Another one that divides people is salmon. Another friend from here in Salmonland once went to great expense and work to bring a large, fresh king to Minneapolis to barbecue for a wedding reception. It was probably 25 pounds dressed, and very little was eaten. He said he watched most guests walk on by without even trying.
In terms of Ranch’s popularity, I can share anecdotally that when I work my social fraternity’s dinners, I end up refilling the salad bar’s Ranch container over twice as often as I do other dressings.
I think more people like Hidden Valley Ranch, the powder type and bottle type.
Kraft Ranch is what shows up the most often in my experience. I associate Kraft with the pump vats of Ranch next to the mayo, ketchup, relish and mustard at some ski hill cafeterias.

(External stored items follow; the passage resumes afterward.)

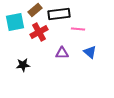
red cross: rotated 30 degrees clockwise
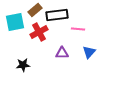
black rectangle: moved 2 px left, 1 px down
blue triangle: moved 1 px left; rotated 32 degrees clockwise
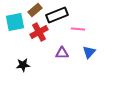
black rectangle: rotated 15 degrees counterclockwise
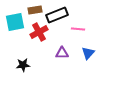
brown rectangle: rotated 32 degrees clockwise
blue triangle: moved 1 px left, 1 px down
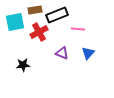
purple triangle: rotated 24 degrees clockwise
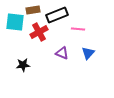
brown rectangle: moved 2 px left
cyan square: rotated 18 degrees clockwise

I like it in small amounts. I have several good to us recipes that call for the dry powder.
Taco Soup: Dry powder - I use half measure since it’s very salty. Our version adds 2 cans diced tomatoes, and uses beef broth not water.
Appetizer: Prepared (from dry powder for me) mixed with cream cheese, swirled on rye squares or rice crackers, topped with cucumber round.
Veggie pizza : dry powder with cream cheese and mayo, spread on baked crust, topped with raw veg Copycat Red Lobster biscuits - dry powder, with homemade biscuit mix
“loaded” 7 up biscuits - dry powder, cooked bacon, cheddar, sour cream, 7-up, biscuit mix (I use homemade equivalent) Chicken Longhorn - prepared used as marinade
Hate it on salads. Too salty and too thick, and masks the taste of everything in the salad.
Ok as vegetable dip on a platter of fresh vegetables, probably because I can control not having this covering the entire veggie. Also ok as a potato chip flavor.
I haven’t been interested enough in Ranch dressing to try it in anything else.
Interesting that you mention salmon. I like it, she doesn’t. We have quite a few differences of opinion about specific foods and even cuisines. Oh, and doneness of meat. Spiciness (heat) is another. There are enough things we both like that it doesn’t create too many problems.
At home I do not use bottled dressings unless desperate, but I will use them… except for ranch. It is just so easy to make your own dressing. The bottles are always too harsh for me.